VTT hat bei dieser Pionierarbeit eng mit Gruppo X di zusammengearbeitet. Die Nutzung des zellulosebasierten Materials bei der Thermoformung auf den Anlagen von LUT hat keine größeren Modifikationen der Maschinen erforderlich gemacht: „Es war nur eine normale Optimierung der Prozessparameter notwendig“, so Kristian Salminen, der Leiter des Teams für biobasierte Materialien bei VTT.
Salminen geht zudem davon aus, dass die Geschwindigkeit dieser Produktionslinie mit jener verglichen werden kann, die bei herkömmlichen Kunststoffen erreicht wird. Dieses Potenzial ist ein Hinweis darauf, dass die Prozedur, wenn sie in größerem Maßstab angewandt wird, kostengünstig wird und Marken eine praktikable und nachhaltige Alternative zum PP-Thermoformen bietet.
Das Hauptelement des neuen Materials ist Zellulose aus Holz. „Zellulose ist ein wichtiger Bestandteil vieler anderer natürlicher Materialien – Stroh, Baumwolle, Pflanzen – aber diese sind für diese Anwendung nicht so geeignet wie Holzzellulose“, erklärt Salminen.
Eine nachhaltige Alternative zur PP-Lebensmittelverpackung.
Der außerordentliche Dehnwert des zellulosebasierten Materials ist eines der wichtigsten Merkmale für seine Anwendung in der Lebensmittelverpackung. Gewöhnliche Kartons für Verpackungsanwendungen haben in der Regel eine Dehnbarkeit von 3 % bis 6 %, wobei die am besten formbaren Kartons eine Dehnung von bis zu 18 % aufweisen. VTT hingegen hat mit dem Zellulosematerial im Pilotversuch eine Ausdehnung von bemerkenswerten 30 % erreicht.
Diese Errungenschaft ermöglicht es Lebensmittelproduzenten, die Kapazitäten ihrer kartonähnlichen Verpackungen von 75 Gramm auf bis zu 250 Gramm auszudehnen.

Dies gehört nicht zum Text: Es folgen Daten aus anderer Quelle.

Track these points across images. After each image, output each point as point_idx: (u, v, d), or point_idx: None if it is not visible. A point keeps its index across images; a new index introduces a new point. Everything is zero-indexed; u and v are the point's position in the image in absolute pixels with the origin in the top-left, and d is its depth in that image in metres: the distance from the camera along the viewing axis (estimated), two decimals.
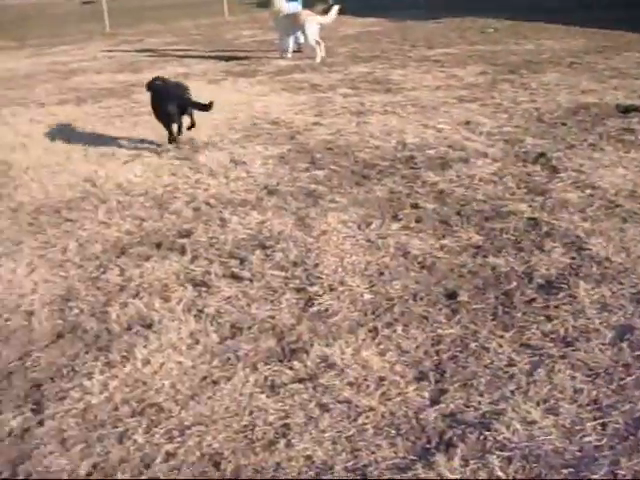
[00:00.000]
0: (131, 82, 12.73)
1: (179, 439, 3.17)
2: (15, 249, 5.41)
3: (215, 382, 3.53)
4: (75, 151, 8.03)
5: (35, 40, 23.68)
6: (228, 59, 14.65)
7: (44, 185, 6.86)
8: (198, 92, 10.55)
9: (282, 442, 3.10)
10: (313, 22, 13.34)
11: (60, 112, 10.34)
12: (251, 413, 3.29)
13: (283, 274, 4.56)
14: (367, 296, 4.23)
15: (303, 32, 13.42)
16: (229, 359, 3.71)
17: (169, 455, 3.08)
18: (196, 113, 7.63)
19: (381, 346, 3.73)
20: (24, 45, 22.34)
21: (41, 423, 3.38)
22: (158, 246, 5.19)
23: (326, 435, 3.12)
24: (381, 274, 4.49)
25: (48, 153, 8.07)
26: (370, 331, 3.87)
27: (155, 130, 8.37)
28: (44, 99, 11.84)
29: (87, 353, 3.90)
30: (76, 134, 8.85)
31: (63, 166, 7.45)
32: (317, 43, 13.33)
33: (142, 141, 8.21)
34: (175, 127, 7.69)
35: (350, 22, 19.86)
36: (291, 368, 3.58)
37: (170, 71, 13.66)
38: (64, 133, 8.94)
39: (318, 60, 13.12)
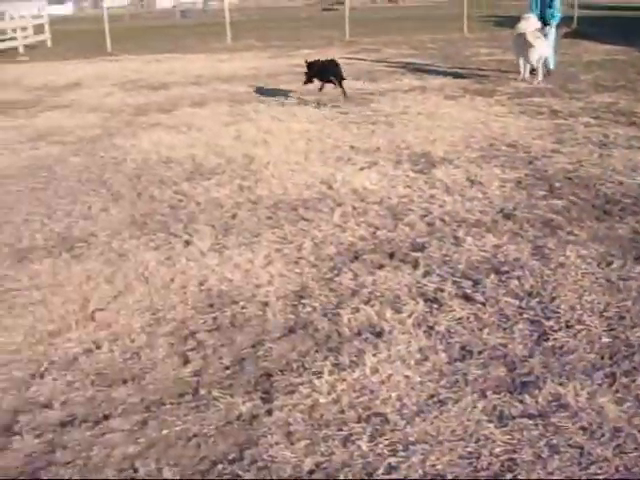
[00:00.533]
0: (369, 90, 12.96)
1: (403, 454, 3.15)
2: (254, 240, 5.64)
3: (442, 402, 3.49)
4: (313, 152, 8.28)
5: (278, 42, 24.76)
6: (465, 76, 14.55)
7: (283, 182, 7.12)
8: (436, 108, 10.60)
9: (508, 476, 3.00)
10: (537, 43, 12.94)
11: (300, 113, 10.71)
12: (477, 441, 3.21)
13: (517, 303, 4.44)
14: (605, 339, 4.02)
15: (526, 53, 13.08)
16: (457, 381, 3.65)
17: (392, 468, 3.07)
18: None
19: (618, 394, 3.52)
20: (268, 46, 23.40)
21: (269, 413, 3.48)
22: (391, 256, 5.22)
23: (554, 478, 2.99)
24: (621, 318, 4.25)
25: (288, 151, 8.38)
26: (607, 376, 3.66)
27: (392, 141, 8.49)
28: (285, 99, 12.31)
29: (317, 352, 3.98)
30: (314, 135, 9.13)
31: (301, 165, 7.70)
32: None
33: (378, 149, 8.33)
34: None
35: (594, 48, 19.14)
36: (521, 401, 3.47)
37: (406, 83, 13.81)
38: (303, 133, 9.26)
39: (540, 78, 12.90)
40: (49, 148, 9.43)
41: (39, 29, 28.98)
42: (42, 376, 3.94)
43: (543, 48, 13.02)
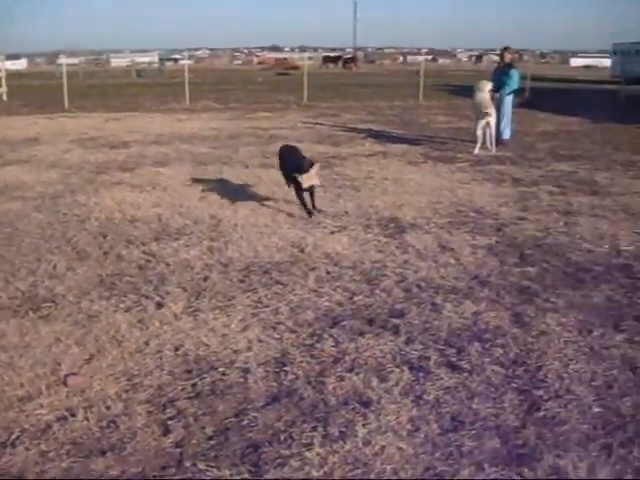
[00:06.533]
0: (331, 154, 13.03)
1: None
2: (228, 304, 5.50)
3: (439, 476, 3.37)
4: (281, 215, 8.21)
5: (236, 104, 24.93)
6: (425, 143, 14.73)
7: (253, 244, 7.01)
8: (400, 173, 10.67)
9: None
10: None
11: (265, 176, 10.67)
12: None
13: (504, 371, 4.36)
14: (596, 409, 3.96)
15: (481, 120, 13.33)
16: (452, 454, 3.54)
17: None
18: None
19: (617, 466, 3.44)
20: (226, 108, 23.53)
21: None
22: (370, 322, 5.13)
23: None
24: (609, 387, 4.20)
25: (255, 213, 8.30)
26: (603, 448, 3.59)
27: (360, 206, 8.48)
28: (248, 161, 12.29)
29: (304, 422, 3.84)
30: (281, 197, 9.06)
31: (270, 228, 7.61)
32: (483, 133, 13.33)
33: (346, 213, 8.29)
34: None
35: (547, 119, 19.65)
36: (520, 475, 3.36)
37: (367, 148, 13.93)
38: (269, 196, 9.19)
39: (475, 152, 13.07)
40: (10, 204, 9.18)
41: None
42: (14, 445, 3.72)
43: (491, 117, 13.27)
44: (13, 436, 3.79)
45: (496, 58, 15.08)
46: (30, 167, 12.09)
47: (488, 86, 13.45)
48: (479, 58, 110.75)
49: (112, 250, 6.95)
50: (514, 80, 14.33)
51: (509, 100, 14.50)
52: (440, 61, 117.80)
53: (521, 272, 6.24)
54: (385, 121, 19.25)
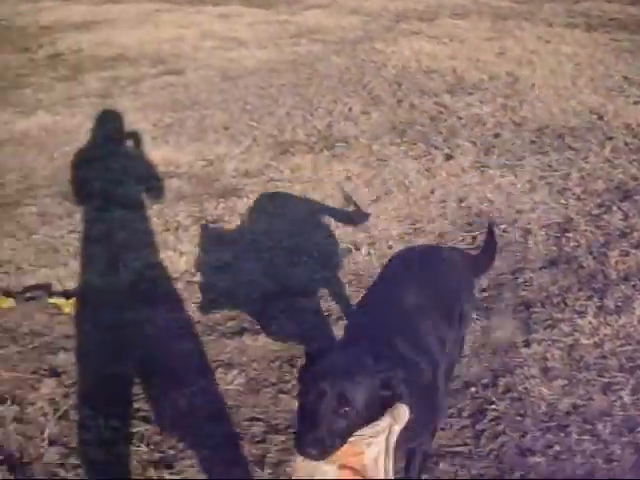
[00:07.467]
0: None
1: None
2: (516, 164, 5.44)
3: None
4: (581, 78, 7.79)
5: None
6: None
7: (549, 106, 6.78)
8: None
9: None
10: None
11: (568, 35, 10.11)
12: None
13: None
14: None
15: None
16: None
17: None
18: None
19: None
20: None
21: (527, 344, 3.39)
22: None
23: None
24: None
25: (555, 74, 7.94)
26: None
27: None
28: (552, 19, 11.66)
29: (580, 290, 3.81)
30: (584, 61, 8.58)
31: (569, 91, 7.28)
32: None
33: None
34: None
35: None
36: None
37: None
38: (571, 57, 8.74)
39: None
40: (311, 46, 9.55)
41: None
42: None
43: None
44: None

VTT berichtet zudem, dass durch weitere Anpassungen des Formprozesses und der Abmessungen der Schalen die Produktion noch größerer Verpackungen realisierbar ist.
Für den kommerziellen Gebrauch würde die fertige Verpackung mit einem flexiblen Deckel und/oder einem harten Verschluss versehen werden. „In der Zukunft wäre der Deckel bevorzugt auch aus biobasiertem Material zu fertigen, obwohl zurzeit auch der Einsatz von Kunststoffdeckeln üblich ist“, sagt Jarmo Kouko, Leiter des Forschungsteams bei VTT.
„Der Anteil des Deckels im Vergleich zur Schale ist geringer und daher hat der Ersatz des Kunststoffs durch eine kartonartige Schale einen größeren Einfluss auf die Nachhaltigkeit“, fügt Kouko hinzu.
Da alle Komponenten und Chemikalien des zellulosebasierten Materials bereits für den Kontakt mit Lebensmitteln zugelassen sind, sollte das Material selbst auch durch die entsprechenden Behördenkanäle für den Verzehr freigegeben sein.
Nächste Schritte für die Zellulose-Biopolymerverpackung von VTT.
„VTT hat das Konzept nun erfolgreich getestet und wir sind bereit, in weiteren Entwicklungsprojekten mit Unternehmen zusammenzuarbeiten, die bereit sind, nachhaltige Verpackungen zu überdenken und kommerzielle Anwendungen voranzutreiben“, so Salminen.
Die Kommerzialisierung der Technologie steht im Kontext der aktuellen EU-Richtlinien und Vorschriften, die sich auf Kunststoffprodukte auswirken. Seit 2021 sind Lebensmittelbehälter und Becher aus expandiertem Polystyrol (EPS) in der EU verboten.
Hersteller von Einwegkunststoffartikeln in der Region sind zudem verpflichtet, die Kosten für die Entsorgung ihrer Produkte zu tragen. Dies stellt zusätzlich einen starken Anreiz dar, nach nachhaltigen, kostengünstigen Verpackungsalternativen zu suchen.
Das Pilotprojekt mit Zellulose-Verpackungen wurde im Rahmen eines Forschungsprogramms durchgeführt, in dem VTT mit 54 Unternehmen und dem Regionalrat von Zentralfinnland zusammenarbeitet, um vielversprechende Alternativen für Kunststoffprodukte zu entwickeln.
Das VTT-Team, das das Pilotprojekt leitet, plant, seine Forschungsergebnisse vom 8. bis 9. November 2023 auf der Greener Manufacturing Show 2023 in Köln, Deutschland, vorzustellen.